Hi, I am working on the GTEx data and download this file
OMNI_2.5M_5M_450Indiv_chr1to22_phased_genot_imput_info04_maf01_HWEp1E6_ConstrVarIDs.vcf
I want to get the genotype for specific samples and make the format of the genotype be (0,1,2). I found the GT of this vcf has so many missing values.

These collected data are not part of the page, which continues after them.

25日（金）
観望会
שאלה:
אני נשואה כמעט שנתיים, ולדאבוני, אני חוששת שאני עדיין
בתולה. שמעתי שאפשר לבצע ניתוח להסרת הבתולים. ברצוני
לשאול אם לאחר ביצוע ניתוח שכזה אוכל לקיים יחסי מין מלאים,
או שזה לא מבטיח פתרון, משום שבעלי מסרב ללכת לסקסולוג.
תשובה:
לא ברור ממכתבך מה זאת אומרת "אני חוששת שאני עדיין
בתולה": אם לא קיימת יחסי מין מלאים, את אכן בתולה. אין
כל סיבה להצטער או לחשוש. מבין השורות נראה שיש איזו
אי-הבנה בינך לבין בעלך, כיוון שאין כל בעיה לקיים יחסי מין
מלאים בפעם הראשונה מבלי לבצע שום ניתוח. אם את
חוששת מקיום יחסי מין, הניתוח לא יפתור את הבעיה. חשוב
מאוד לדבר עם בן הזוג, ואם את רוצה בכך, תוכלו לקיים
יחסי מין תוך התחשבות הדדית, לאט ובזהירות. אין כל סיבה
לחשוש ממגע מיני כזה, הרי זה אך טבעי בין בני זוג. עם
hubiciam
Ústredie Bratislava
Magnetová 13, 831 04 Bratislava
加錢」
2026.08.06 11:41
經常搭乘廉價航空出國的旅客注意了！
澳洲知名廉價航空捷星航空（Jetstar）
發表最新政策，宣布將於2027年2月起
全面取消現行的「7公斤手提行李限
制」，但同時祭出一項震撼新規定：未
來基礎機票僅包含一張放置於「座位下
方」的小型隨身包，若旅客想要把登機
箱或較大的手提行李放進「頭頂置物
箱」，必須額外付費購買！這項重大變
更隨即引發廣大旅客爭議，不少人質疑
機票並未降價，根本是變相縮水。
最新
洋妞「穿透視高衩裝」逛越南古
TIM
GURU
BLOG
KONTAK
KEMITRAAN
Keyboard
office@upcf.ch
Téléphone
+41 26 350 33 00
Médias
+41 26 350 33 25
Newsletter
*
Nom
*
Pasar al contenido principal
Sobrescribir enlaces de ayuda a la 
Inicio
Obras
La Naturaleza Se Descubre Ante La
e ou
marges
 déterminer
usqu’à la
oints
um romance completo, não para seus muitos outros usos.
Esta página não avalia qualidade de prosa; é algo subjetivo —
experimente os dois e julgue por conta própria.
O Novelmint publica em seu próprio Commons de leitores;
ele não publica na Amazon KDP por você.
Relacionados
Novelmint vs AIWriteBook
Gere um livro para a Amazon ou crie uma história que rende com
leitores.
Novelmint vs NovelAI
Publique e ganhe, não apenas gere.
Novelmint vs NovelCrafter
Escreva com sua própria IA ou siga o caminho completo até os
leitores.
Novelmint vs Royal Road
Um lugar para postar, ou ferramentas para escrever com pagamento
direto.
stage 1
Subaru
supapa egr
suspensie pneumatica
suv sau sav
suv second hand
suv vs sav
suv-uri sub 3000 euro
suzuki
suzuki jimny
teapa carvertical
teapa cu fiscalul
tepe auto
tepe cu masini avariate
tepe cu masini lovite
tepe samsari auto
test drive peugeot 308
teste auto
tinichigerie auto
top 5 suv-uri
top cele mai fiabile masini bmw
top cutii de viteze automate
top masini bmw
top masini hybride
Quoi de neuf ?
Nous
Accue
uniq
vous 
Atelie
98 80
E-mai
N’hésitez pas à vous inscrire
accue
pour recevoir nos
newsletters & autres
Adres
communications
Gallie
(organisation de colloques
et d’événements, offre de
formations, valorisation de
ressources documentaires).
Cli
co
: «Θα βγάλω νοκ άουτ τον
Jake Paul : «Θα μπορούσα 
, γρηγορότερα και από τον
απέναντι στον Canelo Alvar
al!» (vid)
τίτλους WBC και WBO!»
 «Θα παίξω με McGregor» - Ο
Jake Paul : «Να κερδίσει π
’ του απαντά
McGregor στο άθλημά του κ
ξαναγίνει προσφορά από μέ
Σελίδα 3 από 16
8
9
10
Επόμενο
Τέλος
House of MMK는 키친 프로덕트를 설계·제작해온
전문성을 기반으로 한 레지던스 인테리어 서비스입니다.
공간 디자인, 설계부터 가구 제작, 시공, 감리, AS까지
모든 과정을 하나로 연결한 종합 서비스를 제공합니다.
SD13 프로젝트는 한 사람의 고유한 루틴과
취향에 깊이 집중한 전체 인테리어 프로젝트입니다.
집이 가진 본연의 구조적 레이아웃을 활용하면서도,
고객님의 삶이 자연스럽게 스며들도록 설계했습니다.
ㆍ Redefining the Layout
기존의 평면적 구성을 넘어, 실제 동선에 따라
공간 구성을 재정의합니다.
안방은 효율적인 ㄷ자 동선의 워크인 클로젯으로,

My question is how to deal with these missing values when convert to genotype matrix? Is there any easier way to extract the genotype data of GTEx
1 30923 1_30923_G_T_b37 G T . PASS EXP_FREQ_A1=0.742;IMPINFO=0.435;CERTAINTY=0.847;TYPE=0;MISS=0.8067;HW=0.24 GT:GL:DS .|.:0.006,0.483,0.510:1.504 .|.:0.047,0.365,0.589:1.542 0|1:0.013,0.960,0.028:1.015 .|.:0.064,0.487,0.449:1.385 1|1:0.000,0.041,0.959:1.959 .|.:0.612,0.379,0.010:0.398 .|.:0.002,0.149,0.850:1.848 .|.:0.007,0.485,0.508:1.501 .|.:0.031,0.289,0.681:1.650 .|.:0.003,0.207,0.789:1.786 .|.:0.007,0.488,0.504:1.497 .|.:0.009,0.217,0.774:1.765 .|.:0.003,0.260,0.736:1.733 .|.:0.252,0.508,0.240:0.988 .|.:0.276,0.508,0.217:0.941 .|.:0.084,0.:|1:0.065,0.904,0.031:0.966 0|0:0.993,0.007,0.000:0.007 .|.:0.488,0.445,0.066:0.578 0|1:0.046,0.947,0.008:0.962 .|.:0.733,0.265,0.003:0.270 .|.:0.806,0.192,0.002:0.196 .|.:0.637,0.357,0.007:0.370 .|.:0.693,0.303,0.003:0.310 .|.:0.014,0.397,0.588:1.574 .|.:0.743,0.245,0.012:0.269 0|0:0.958,0.041,0.000:0.042 .|.:0.870,0.128,0.002:0.132 0|0:0.958,0.041,0.000:0.042 .|.:0.611,0.354,0.036:0.425 .|.:0.760,0.226,0.014:0.254 .|.:0.843,0.156,0.002:0.159
You could first make plink files of the vcf file and then extract or remove the missing values. One downside of this that you gonna miss the bi-allelic variants...
For someone who is not familiar with GTEx data this question is totally unclear. could you please specify:
I think your problem can be easily solved by a grep/sed by the way. Also, beware of posting sensitive (aka, human) data on the internet, if you got them by specific access to via user login to dbGaP portal. In this case, you can produce an input file looking like the one you would like to analyze, but with no real data (for your own security).
You can filter out low quality SNPs. That might be able to remove most case with missing genotypes. The remaining you can mark as missing data (NA or -1 say). Most statistical analysis you would do with the resulting data after should take the missing data into account. (For example if I were to do eQTL analysis, I would use MatrixEQTL to carry out linear regression based analysis which handles missing data.)